Dari tulisan tersebut dapat kita jadikan sebagai motivasi dalam bekerja, jangan pernah mengatakan bahwa seseorang tidak bisa lebih baik lagi, pilihlah dengan cermat apa yang akan kita lakukan dan lakukanlah sesuatu yang bernilai karena dengan itu kita akan menjadi seorang yang bernilai, jangan menunda kesempatan baik yang datang, lebih baik kita gagal karena telah mengupayakan sesuatu daripada berhasil tidak melakukan apapun,  jangan pernah berkecil hati dengan terbatasnya atau kurangnya kapasitas diri kita untuk mencapai kemungkinan-kemungkinan  yang kita harapkan, karena semua yang besar dibangun dari hal-hal yang kecil dan akan  menjadi komponen pembentuknya, jadi yang pertama  harus kita ketahui adalah bagaimana kita menemukan hal kecil tersebut  untuk dapat membuka pintu hal-hal kecil berikutnya. Dalam dunia kerja bagaimana kita dapat mengerjakan hal kecil yang dapat kita kerjakan  dengan baik dan menyelesaikan hal kecil berikutnya untuk menemukan sesuatu yang besar dan berarti.
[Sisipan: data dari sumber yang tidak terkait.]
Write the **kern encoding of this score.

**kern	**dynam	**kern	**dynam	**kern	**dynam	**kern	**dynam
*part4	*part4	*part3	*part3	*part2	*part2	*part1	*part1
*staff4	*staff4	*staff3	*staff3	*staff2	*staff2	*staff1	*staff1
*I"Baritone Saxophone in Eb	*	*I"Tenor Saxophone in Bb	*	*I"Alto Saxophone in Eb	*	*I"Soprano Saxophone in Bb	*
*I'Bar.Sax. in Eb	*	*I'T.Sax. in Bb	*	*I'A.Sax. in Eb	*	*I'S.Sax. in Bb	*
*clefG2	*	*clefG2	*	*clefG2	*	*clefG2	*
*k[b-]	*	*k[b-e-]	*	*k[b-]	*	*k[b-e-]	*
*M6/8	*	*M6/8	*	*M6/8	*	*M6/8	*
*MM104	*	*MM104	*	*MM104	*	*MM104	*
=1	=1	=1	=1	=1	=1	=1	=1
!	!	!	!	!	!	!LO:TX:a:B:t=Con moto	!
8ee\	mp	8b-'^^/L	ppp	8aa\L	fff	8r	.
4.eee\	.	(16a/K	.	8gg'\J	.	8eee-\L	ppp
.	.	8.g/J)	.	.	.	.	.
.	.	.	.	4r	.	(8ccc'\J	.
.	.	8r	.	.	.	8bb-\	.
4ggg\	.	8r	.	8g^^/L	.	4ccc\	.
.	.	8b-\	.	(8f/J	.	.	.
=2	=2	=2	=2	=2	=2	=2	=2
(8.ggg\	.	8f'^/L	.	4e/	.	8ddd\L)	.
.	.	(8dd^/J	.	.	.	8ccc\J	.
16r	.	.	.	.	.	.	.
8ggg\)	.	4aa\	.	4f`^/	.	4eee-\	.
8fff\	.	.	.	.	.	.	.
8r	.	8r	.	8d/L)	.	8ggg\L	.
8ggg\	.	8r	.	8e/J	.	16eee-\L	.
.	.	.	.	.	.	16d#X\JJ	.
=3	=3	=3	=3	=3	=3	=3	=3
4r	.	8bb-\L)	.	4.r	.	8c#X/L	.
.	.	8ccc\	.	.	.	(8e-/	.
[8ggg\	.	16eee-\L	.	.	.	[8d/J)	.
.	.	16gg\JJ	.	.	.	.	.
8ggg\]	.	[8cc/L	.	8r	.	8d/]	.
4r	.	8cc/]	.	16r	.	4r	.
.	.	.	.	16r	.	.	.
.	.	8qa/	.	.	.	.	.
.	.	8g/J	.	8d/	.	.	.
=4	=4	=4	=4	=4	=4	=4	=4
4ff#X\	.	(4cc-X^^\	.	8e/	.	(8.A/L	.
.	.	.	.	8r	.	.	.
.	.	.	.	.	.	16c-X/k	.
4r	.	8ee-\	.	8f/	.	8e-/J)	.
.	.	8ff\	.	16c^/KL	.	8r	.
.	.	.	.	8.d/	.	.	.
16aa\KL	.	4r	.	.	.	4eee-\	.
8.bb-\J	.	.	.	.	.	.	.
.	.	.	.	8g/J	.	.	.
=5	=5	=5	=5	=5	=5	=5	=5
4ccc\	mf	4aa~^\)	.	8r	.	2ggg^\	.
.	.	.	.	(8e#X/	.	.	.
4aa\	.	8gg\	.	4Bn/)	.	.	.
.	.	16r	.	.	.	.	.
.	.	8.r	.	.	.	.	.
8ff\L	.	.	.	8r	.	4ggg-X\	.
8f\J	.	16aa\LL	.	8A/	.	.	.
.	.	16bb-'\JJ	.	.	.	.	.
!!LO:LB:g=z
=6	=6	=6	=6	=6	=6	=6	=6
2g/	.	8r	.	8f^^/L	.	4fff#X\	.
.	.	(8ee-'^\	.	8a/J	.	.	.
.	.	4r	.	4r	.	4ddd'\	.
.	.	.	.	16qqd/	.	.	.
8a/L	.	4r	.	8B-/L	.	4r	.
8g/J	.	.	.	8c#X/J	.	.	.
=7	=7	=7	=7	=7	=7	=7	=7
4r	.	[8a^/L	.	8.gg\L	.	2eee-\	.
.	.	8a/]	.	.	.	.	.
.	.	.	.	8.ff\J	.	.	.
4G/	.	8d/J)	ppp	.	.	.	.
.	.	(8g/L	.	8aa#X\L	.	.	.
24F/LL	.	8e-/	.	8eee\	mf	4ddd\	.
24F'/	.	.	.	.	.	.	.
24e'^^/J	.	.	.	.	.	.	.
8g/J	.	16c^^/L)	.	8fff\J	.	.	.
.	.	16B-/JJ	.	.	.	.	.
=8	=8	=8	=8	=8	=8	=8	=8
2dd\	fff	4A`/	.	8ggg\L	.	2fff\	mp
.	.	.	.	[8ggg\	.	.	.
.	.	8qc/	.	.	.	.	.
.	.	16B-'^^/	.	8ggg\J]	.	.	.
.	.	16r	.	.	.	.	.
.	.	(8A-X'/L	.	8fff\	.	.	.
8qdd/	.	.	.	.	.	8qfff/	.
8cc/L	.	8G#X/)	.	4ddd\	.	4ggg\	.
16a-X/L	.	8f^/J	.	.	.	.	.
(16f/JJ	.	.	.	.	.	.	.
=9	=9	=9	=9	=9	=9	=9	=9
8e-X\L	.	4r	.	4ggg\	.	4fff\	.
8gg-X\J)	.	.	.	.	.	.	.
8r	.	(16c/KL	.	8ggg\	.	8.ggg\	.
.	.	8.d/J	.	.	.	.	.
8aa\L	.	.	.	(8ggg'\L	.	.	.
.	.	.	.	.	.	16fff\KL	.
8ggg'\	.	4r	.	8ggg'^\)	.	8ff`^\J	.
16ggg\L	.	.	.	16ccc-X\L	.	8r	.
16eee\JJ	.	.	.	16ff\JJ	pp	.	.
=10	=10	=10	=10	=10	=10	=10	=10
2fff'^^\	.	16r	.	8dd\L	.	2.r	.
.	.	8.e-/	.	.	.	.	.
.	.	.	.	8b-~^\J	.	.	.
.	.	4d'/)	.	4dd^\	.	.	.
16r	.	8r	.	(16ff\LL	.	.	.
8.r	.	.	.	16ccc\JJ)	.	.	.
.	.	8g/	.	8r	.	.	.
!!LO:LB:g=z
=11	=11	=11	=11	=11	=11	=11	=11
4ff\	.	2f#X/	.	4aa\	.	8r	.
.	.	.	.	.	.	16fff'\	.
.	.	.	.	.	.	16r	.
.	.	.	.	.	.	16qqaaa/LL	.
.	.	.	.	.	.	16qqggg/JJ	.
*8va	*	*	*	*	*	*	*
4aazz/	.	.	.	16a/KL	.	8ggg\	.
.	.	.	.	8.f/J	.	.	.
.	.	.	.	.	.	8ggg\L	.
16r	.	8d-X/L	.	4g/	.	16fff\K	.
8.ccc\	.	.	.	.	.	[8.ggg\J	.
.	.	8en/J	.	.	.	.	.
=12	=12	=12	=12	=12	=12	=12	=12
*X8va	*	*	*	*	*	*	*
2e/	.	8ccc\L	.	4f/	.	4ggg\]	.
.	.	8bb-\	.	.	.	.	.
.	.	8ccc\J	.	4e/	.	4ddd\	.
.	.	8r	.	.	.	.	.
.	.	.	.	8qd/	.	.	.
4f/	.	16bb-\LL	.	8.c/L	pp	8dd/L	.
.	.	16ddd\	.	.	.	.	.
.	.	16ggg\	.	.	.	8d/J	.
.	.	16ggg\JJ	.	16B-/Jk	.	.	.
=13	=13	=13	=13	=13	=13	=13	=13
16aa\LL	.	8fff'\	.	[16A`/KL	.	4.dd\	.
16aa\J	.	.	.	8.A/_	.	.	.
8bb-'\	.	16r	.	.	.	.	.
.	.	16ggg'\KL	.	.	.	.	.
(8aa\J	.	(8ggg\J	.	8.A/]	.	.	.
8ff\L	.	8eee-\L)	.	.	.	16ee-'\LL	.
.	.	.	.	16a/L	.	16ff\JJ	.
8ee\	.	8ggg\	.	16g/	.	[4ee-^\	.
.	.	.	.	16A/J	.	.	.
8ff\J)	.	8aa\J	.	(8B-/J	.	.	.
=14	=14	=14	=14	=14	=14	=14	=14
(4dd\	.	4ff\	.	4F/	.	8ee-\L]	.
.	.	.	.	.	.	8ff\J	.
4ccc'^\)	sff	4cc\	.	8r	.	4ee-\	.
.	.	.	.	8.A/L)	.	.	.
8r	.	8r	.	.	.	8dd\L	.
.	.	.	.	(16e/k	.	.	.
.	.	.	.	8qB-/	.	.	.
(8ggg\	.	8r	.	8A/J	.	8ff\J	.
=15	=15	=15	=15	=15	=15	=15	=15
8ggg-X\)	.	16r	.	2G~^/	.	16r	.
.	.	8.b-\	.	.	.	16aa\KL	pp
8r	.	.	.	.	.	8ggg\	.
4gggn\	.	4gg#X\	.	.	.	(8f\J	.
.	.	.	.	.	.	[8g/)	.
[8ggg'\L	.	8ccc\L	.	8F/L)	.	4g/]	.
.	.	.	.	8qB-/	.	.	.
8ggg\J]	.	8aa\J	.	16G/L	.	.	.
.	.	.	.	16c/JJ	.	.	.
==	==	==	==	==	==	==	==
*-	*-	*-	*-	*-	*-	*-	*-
Sedangkan hal yang perlu diingat dari pengarahan kabag matdiklat adalah keberhasilan Badiklat merupakan hasil kerja dari suatu  system yang saling terkait   adanya keterkaitan antara bagian satu dengan bagian lainnya merupakan upaya untuk membangun keberhasilan, untuk itu diperlukan suatu kerja sama TIM yang solid antara bagian dan melakukan koordinasi dengan baik antar bagian, hal lain untuk membangun keberhasilan adalah meningkatkan kemampuan diri , merubah main set kita dalam bekerja dengan  kemampuan untuk menggunakan teknologi yang ada.  dan pengarahan tambahan dari Kolonel Sudono agar setiap anggota dapat memaham serta menyadari tentang tugas dan tanggung jawabnya sebagai pegawai , jangan kita terbawa oleh kondisi akan tetapi kita dapat menyikapi dan mengendalikan  kondisi yang kita hadapi agar apa yang kita harapkan atau inginkan  sesuai  dengan apa yang kita kerjakan.

Dengan adanya pembinaan melalui pengarahan dengan suasana nyaman dapat menumbuhkan hubungan yang lebih akrab dan harmonis sehingga bagi kami yang hadir dapat menjadi motivasi untuk dapat bekerja lebih baik  dan dapat menjalin kerja tim yang lebih baik pula.